Samir’s grandfather Nabil, 53, sat nearby, still dressed in bloodstained green pyjamas, his feet muddy and bare. Nabil’s handicapped son Ali, 22, was downstairs in the hospital morgue.
“We never thought our village would be targeted,” Nabil said in the monotone of the shell-shocked. “We are farmers. There is no Hezbollah near us.”
Even when they fled, the people of southern Lebanon were in danger from F-16 warplanes that filled days and nights with a malevolent roar. It was impossible to know when they would attack, or where.
Zeinah al-Samra, 27, who had a badly cut neck, was one of two people being treated at the Jabal al-Amal hospital in Tyre after Israeli planes hit a convoy leaving the village of Sarifa, where bombs had flattened 15 homes.
“We were 10 people in a pick-up truck, we were trying to go to safety,” said al-Samra, a teacher. “The Israelis said we should leave. All my family were in the cars and now I am alone.”
On the floor above her in the intensive care unit, another woman from her pick-up, Alia Alaiddine, 40, lay motionless on a life support system with shrapnel embedded in her skull.
By Friday a meat refrigerator truck was overflowing with bodies and the mayor decided to bury them in a mass grave. Alaiddine’s was the second body out of the truck, her name sprayed-painted on a coffin bearing the number 2. She had died in the night.
Of 372 people killed in Lebanon since the airstrikes began, 336 are reported to have been civilians. In Israel, the toll is 34, including 15 civilians killed by rockets. Sixteen people were injured by an estimated 40 rockets fired into northern Israel yesterday.
Civilians were also caught up in fighting on the ground yesterday, despite repeated Israeli appeals for them to leave.
A Lebanese woman was taken to hospital in Israel after being badly wounded during a clash between Israeli soldiers and Hezbollah in the border village of Maroun al-Ras.
The Israelis seized control of the village after a group of tanks, bulldozers and personnel carriers knocked down a border fence and raced past a UN outpost. A bomb was dropped on one Hezbollah position and others were bombarded by Israeli gunboats off the coast.
Two brigades of infantry and the elite 7th Merkava Tank Brigade — about 3,000 soldiers in all — were preparing for a possible incursion deeper into Lebanon today.

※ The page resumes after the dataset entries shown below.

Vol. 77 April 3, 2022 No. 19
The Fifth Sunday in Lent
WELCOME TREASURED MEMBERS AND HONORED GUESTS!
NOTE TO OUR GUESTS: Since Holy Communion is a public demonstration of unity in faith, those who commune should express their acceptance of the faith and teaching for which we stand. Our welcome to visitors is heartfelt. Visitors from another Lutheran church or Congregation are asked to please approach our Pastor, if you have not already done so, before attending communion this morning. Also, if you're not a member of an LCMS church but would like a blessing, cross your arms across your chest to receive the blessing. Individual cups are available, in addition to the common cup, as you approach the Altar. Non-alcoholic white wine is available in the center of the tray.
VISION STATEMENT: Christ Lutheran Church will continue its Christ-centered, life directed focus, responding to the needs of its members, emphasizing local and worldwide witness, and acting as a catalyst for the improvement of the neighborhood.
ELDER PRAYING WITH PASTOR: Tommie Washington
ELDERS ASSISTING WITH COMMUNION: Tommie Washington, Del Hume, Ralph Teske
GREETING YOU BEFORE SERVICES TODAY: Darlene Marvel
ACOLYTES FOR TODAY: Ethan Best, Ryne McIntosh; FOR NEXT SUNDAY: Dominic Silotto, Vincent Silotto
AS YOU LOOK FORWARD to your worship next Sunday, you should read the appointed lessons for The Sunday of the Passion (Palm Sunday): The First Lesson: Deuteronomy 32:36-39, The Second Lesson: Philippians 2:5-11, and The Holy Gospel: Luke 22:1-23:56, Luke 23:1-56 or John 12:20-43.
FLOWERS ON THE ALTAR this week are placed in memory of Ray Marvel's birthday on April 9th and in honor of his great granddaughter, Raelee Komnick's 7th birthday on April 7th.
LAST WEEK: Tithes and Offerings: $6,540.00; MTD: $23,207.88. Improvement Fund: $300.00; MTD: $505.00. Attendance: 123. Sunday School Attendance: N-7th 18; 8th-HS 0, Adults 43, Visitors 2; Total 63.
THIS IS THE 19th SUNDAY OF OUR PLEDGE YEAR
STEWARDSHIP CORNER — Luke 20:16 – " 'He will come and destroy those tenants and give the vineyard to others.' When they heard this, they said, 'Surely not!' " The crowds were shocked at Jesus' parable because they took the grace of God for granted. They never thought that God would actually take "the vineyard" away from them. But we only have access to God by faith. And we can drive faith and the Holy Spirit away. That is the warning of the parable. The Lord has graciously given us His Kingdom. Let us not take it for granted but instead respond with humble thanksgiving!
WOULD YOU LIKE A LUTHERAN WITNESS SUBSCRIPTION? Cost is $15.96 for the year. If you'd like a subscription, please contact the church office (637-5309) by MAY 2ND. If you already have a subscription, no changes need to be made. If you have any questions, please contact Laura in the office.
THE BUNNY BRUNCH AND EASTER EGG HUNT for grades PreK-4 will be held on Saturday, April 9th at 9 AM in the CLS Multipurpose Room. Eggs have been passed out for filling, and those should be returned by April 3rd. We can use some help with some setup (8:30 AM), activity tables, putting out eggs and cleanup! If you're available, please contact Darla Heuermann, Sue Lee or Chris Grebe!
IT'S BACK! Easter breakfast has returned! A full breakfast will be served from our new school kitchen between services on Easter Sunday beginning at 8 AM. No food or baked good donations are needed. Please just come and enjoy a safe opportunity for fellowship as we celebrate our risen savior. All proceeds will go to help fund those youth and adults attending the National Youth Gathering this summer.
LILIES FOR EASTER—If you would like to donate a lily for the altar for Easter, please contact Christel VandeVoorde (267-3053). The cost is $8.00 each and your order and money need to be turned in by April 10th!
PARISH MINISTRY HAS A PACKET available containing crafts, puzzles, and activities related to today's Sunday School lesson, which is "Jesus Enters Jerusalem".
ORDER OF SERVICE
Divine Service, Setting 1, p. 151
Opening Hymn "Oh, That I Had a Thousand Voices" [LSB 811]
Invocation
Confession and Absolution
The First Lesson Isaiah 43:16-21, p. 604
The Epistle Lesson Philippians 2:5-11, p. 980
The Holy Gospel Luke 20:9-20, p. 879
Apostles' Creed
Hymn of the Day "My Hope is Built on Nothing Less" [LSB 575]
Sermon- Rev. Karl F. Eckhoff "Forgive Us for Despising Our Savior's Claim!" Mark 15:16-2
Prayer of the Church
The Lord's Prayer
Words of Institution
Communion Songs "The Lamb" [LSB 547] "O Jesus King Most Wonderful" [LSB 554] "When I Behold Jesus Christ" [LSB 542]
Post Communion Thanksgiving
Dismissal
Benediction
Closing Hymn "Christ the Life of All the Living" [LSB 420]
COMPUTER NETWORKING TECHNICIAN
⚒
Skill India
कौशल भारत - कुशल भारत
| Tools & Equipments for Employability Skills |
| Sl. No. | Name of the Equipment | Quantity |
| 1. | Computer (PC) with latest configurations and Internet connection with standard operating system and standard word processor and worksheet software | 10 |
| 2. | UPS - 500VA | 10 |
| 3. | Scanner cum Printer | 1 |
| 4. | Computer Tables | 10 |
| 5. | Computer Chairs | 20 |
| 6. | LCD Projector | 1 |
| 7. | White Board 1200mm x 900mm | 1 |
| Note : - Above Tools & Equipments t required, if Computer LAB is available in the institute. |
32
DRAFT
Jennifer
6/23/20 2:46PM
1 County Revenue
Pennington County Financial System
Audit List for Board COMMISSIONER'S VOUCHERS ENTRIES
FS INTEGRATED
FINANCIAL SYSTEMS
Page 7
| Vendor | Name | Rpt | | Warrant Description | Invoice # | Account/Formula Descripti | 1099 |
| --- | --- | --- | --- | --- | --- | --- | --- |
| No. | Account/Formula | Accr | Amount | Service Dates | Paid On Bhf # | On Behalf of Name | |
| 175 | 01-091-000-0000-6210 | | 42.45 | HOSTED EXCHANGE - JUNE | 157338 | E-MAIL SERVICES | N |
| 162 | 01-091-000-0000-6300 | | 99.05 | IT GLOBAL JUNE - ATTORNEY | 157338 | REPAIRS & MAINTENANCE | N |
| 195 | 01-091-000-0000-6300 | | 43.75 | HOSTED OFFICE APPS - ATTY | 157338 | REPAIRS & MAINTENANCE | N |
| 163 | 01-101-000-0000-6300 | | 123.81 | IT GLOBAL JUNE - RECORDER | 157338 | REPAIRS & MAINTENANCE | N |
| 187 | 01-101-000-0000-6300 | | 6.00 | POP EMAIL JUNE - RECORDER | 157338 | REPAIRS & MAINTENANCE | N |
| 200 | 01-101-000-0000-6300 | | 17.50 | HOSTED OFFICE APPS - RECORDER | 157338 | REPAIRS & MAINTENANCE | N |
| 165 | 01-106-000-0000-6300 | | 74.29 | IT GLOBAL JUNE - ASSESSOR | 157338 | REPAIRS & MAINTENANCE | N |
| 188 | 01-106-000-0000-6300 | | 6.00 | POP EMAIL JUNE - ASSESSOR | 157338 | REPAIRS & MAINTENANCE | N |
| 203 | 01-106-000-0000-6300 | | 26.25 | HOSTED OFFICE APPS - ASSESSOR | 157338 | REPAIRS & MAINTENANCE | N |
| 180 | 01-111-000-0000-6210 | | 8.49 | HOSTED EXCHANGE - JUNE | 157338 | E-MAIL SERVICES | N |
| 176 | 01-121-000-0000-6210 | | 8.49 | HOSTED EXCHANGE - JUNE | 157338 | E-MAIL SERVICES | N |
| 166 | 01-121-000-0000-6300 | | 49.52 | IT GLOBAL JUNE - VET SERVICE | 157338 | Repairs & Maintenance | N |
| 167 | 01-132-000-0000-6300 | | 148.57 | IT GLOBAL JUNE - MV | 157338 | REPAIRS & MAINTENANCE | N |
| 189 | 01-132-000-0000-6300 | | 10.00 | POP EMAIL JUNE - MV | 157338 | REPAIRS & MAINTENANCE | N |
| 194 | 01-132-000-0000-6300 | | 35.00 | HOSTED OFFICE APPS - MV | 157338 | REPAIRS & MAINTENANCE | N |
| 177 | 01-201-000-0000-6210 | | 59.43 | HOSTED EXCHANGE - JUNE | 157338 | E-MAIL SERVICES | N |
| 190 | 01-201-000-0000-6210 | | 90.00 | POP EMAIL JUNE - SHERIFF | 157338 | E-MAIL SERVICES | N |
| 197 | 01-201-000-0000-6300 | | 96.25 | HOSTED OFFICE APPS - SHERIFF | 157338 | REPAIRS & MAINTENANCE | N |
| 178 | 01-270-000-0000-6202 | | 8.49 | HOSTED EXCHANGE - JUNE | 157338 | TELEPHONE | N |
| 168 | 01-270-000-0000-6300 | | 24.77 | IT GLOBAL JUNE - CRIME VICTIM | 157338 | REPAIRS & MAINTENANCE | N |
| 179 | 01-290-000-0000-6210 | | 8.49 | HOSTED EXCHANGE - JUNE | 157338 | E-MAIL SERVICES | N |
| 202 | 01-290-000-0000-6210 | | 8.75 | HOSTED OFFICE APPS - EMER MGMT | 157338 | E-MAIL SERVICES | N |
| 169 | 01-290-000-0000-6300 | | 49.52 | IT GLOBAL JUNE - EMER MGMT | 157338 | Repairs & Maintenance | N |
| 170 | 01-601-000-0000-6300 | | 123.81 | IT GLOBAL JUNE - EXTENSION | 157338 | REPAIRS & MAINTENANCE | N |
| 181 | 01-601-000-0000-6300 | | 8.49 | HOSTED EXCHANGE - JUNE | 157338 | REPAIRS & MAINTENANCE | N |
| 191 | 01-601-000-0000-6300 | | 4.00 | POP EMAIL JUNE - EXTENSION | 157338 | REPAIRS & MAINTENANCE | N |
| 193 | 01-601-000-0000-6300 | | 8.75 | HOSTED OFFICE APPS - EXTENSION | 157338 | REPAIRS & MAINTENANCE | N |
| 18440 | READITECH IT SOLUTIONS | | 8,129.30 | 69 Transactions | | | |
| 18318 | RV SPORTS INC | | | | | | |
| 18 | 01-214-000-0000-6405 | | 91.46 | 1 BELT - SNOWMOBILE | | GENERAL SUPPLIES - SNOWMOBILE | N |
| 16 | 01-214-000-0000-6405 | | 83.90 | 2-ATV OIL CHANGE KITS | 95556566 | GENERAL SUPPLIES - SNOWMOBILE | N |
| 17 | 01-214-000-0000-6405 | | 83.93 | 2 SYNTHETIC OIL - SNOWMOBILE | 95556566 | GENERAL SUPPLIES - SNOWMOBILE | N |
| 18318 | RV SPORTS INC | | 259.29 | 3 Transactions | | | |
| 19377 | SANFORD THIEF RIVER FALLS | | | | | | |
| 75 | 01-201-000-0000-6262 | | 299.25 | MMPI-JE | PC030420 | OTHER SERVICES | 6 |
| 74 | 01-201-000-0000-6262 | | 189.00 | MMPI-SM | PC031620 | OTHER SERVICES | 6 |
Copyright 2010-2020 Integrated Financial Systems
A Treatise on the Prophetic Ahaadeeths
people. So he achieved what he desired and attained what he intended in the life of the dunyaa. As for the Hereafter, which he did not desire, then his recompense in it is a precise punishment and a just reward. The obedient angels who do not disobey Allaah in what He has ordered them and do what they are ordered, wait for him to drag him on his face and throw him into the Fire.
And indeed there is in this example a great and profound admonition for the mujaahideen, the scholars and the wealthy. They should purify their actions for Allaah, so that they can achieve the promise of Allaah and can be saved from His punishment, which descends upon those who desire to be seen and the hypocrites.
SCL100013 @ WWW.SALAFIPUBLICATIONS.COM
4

“Our aim is to kill the Hezbollah, blow up what remains of their 20-25 outposts along the border and find and destroy their hidden bunkers and underground camps,” said one officer. The source said the soldiers would “go in, operate quickly and return to their bases in Israel”.
Israeli terms for a ceasefire were being drawn up in preparation for the expected visit tomorrow of Condoleezza Rice, the US secretary of state.